** Try it **
Transcribe all the data below exactly, leaving its pictures out.

** Data segment **
━━━
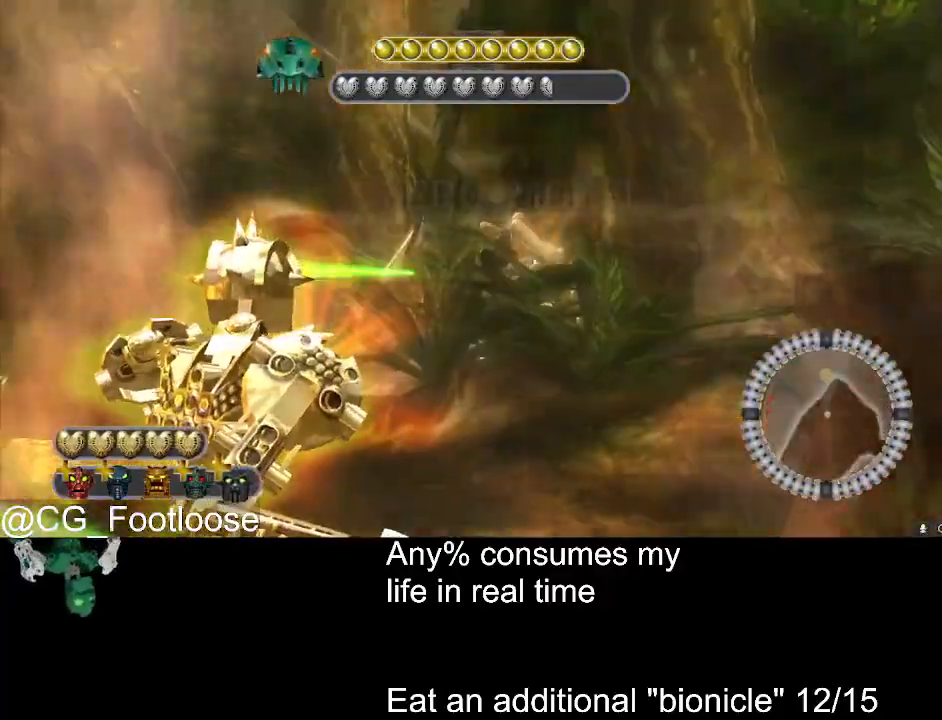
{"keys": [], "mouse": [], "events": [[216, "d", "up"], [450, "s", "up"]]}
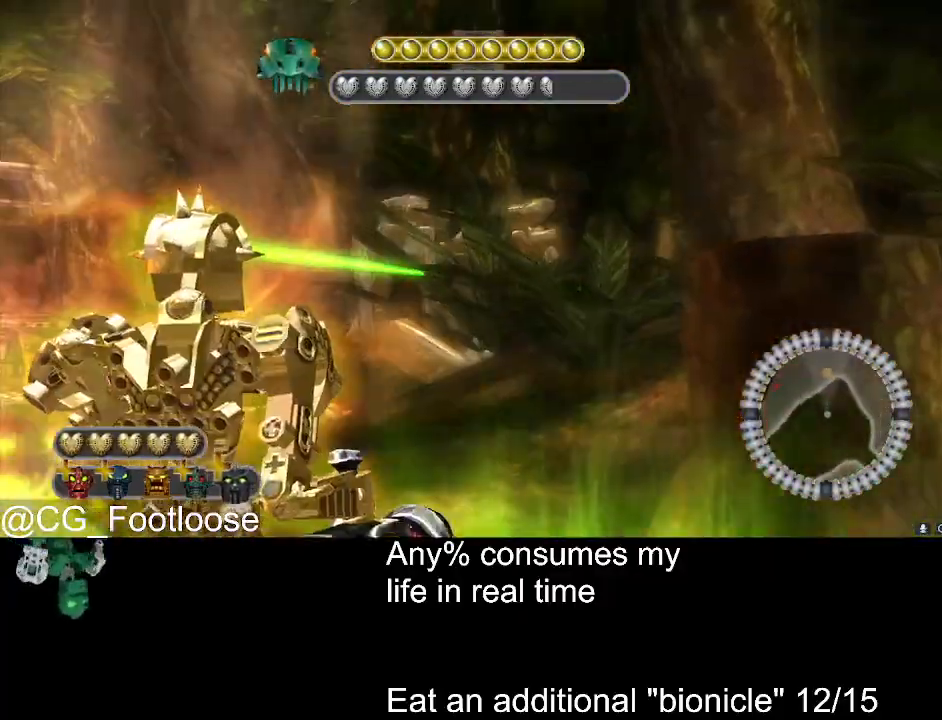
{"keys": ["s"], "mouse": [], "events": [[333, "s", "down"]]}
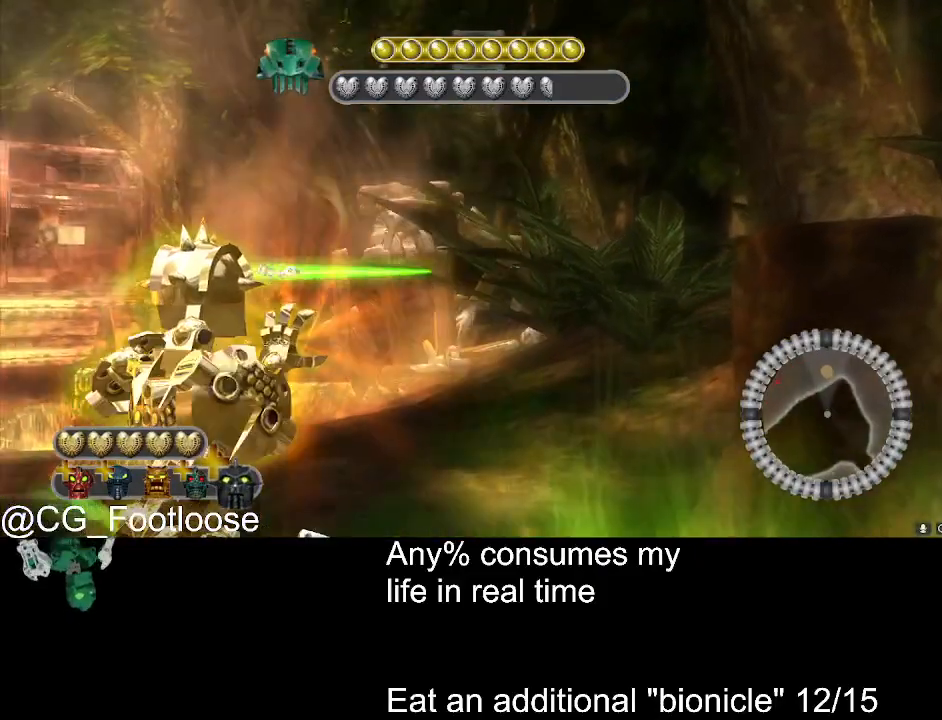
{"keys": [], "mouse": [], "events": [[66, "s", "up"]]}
━━━
** Exercise solution **
{"keys": [], "mouse": [], "events": [[216, "d", "up"], [450, "s", "up"]]}
{"keys": ["s"], "mouse": [], "events": [[333, "s", "down"]]}
{"keys": [], "mouse": [], "events": [[66, "s", "up"]]}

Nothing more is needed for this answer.